[Named joint coordinates]
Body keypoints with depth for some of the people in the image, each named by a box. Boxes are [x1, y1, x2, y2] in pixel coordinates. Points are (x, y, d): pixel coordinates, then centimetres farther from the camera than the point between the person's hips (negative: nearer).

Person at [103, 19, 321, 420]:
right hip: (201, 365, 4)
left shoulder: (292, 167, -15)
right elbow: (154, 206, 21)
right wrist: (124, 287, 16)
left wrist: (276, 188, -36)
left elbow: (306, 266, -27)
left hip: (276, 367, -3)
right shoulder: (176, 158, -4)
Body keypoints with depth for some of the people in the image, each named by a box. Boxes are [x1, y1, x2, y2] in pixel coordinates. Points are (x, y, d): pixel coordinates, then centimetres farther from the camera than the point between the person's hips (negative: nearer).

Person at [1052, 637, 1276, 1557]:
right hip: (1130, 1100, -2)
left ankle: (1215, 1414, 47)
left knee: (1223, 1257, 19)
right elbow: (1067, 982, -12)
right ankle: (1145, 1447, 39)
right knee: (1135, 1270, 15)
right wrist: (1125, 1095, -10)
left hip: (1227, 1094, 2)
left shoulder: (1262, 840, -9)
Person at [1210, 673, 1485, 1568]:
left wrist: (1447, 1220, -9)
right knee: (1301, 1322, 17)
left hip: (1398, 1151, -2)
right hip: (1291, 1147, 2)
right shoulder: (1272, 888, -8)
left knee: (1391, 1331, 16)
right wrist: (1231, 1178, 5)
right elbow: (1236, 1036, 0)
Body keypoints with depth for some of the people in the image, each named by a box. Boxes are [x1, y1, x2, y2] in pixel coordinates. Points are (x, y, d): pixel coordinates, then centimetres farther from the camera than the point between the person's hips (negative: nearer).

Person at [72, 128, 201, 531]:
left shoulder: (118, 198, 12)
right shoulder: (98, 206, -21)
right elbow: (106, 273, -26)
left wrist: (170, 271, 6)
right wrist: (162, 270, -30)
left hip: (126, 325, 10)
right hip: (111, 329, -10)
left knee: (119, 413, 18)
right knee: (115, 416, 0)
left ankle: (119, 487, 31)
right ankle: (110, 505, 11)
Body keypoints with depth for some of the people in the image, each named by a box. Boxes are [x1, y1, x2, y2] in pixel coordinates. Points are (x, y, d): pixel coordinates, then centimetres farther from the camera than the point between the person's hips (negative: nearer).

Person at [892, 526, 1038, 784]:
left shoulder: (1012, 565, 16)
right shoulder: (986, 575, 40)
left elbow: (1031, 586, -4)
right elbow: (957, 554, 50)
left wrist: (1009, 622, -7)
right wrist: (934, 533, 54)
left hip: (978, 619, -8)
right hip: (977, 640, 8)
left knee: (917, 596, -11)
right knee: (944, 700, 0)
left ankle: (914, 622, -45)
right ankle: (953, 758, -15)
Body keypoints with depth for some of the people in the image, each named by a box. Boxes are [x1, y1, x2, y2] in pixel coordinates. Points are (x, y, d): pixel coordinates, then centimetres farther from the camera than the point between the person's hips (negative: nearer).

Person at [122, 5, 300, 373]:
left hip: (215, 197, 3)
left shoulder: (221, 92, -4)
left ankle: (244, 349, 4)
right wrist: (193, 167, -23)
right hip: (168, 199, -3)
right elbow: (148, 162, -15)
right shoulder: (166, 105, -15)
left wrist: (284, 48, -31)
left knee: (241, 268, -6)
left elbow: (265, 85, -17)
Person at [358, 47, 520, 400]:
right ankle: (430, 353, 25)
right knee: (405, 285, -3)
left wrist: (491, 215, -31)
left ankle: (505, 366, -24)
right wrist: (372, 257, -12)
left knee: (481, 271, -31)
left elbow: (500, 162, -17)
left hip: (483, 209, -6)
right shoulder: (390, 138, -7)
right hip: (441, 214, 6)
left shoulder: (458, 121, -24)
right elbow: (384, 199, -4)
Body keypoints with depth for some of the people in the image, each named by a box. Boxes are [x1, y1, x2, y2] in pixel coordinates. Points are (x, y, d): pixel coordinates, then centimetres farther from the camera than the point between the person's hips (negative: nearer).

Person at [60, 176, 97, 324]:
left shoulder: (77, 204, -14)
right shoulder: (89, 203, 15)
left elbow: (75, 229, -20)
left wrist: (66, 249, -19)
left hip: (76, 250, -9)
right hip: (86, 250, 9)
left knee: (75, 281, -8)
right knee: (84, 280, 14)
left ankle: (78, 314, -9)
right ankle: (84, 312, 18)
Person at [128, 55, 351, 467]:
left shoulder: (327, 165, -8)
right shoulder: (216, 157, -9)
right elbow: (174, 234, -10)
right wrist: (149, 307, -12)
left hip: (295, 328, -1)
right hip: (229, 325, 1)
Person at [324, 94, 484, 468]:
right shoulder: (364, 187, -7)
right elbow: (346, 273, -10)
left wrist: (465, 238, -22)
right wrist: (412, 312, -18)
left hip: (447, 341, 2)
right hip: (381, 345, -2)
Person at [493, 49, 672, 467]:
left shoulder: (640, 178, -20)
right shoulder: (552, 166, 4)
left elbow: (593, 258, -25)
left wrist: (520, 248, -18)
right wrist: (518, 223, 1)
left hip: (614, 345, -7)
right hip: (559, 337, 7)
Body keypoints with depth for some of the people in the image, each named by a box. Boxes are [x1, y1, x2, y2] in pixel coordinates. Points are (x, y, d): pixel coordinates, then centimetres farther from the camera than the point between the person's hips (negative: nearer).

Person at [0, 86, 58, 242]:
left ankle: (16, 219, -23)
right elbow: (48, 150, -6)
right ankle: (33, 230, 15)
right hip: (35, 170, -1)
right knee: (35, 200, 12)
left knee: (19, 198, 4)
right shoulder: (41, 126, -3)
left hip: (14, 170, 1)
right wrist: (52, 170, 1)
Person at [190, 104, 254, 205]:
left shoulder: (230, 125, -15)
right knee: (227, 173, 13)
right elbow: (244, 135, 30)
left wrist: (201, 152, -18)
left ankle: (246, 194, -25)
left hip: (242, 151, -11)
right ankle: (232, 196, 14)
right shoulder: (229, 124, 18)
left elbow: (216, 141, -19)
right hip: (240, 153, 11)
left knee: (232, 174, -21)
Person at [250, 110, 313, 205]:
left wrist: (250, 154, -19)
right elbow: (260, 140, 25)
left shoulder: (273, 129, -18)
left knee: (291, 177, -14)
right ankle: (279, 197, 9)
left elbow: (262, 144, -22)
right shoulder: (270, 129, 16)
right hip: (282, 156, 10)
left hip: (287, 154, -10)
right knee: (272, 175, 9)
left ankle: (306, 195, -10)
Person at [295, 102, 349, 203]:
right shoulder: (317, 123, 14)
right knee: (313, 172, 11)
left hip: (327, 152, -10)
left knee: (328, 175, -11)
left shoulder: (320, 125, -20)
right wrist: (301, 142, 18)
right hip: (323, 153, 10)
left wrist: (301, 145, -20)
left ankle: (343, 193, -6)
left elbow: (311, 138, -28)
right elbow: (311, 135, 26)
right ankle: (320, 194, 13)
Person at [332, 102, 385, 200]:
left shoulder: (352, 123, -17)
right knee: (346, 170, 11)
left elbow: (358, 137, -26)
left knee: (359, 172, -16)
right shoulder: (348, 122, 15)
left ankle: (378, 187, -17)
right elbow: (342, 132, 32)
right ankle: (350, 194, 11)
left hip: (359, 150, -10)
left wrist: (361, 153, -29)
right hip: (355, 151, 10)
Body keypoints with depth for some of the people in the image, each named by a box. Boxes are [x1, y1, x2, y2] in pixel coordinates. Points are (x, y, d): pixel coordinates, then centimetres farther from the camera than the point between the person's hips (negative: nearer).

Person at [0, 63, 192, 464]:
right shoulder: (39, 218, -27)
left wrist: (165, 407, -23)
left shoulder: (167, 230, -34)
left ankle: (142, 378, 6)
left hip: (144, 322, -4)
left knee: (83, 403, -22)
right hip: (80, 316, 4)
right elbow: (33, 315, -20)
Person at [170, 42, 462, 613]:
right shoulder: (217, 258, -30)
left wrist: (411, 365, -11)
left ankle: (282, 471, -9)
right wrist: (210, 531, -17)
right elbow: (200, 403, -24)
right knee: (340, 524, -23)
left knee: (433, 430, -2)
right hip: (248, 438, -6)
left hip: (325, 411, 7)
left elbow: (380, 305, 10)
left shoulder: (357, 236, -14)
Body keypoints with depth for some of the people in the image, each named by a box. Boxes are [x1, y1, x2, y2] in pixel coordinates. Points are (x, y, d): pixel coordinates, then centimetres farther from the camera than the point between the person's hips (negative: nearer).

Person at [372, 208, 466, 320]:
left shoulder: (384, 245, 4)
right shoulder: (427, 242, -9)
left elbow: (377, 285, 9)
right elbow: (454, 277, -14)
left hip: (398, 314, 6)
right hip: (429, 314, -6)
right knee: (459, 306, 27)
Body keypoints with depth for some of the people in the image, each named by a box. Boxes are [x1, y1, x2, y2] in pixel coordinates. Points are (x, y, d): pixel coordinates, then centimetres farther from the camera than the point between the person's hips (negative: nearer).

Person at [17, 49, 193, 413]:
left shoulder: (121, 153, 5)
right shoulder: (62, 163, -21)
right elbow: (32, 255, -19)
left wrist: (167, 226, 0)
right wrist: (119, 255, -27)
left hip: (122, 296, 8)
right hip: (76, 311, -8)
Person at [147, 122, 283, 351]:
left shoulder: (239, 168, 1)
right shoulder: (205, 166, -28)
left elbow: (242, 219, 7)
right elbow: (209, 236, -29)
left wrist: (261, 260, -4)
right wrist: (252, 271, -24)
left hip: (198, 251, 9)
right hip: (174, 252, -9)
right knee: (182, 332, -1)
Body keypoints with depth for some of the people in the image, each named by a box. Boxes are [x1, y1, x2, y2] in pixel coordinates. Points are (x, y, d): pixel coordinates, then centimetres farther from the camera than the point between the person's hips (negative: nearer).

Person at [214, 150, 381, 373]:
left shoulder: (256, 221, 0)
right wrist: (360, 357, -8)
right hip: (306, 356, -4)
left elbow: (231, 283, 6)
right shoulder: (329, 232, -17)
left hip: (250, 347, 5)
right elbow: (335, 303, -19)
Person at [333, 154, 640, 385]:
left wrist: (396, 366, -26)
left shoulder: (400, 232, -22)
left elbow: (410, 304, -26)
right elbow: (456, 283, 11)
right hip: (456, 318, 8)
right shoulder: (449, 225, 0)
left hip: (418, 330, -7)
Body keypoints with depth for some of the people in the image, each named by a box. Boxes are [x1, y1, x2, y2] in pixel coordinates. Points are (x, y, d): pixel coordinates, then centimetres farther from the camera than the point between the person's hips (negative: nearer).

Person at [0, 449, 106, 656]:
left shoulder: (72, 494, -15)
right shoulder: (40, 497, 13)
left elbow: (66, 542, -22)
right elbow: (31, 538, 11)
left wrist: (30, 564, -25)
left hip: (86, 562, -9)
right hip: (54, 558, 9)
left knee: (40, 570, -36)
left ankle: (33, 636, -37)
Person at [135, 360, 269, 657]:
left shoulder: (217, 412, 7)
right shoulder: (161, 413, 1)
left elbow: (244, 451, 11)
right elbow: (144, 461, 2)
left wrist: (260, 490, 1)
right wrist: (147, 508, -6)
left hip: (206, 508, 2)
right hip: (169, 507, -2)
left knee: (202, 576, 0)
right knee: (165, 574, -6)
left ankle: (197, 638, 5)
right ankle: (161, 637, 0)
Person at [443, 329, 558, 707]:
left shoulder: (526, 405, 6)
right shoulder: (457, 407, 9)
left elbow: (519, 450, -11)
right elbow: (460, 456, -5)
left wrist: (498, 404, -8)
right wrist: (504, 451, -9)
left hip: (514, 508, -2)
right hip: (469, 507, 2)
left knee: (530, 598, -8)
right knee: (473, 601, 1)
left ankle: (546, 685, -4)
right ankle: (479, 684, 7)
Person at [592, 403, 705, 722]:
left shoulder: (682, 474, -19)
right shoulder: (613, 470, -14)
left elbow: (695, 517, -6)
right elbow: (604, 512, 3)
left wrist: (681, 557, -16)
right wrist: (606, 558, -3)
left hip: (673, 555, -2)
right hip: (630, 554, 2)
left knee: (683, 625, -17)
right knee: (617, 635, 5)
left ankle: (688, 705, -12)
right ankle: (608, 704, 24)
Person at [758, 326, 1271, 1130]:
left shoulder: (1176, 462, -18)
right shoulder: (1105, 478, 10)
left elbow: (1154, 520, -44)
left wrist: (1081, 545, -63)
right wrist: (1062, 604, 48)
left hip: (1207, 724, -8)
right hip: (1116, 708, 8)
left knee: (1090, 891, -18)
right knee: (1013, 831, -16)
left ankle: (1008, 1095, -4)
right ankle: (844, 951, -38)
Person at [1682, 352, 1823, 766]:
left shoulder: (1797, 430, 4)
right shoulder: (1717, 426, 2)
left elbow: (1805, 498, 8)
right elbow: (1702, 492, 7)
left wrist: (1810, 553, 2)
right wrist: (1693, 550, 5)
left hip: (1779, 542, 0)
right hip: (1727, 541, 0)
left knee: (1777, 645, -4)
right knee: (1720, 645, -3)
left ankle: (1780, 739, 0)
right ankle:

**BRIEF:** The output should be exactly the lines above from the line containing "right shoulder: (205, 166, -28)" to the line containing "right knee: (182, 332, -1)", inclusive, with no other lines.

**RESPONSE TO THE EXERCISE:**
right shoulder: (205, 166, -28)
left elbow: (242, 219, 7)
right elbow: (209, 236, -29)
left wrist: (261, 260, -4)
right wrist: (252, 271, -24)
left hip: (198, 251, 9)
right hip: (174, 252, -9)
right knee: (182, 332, -1)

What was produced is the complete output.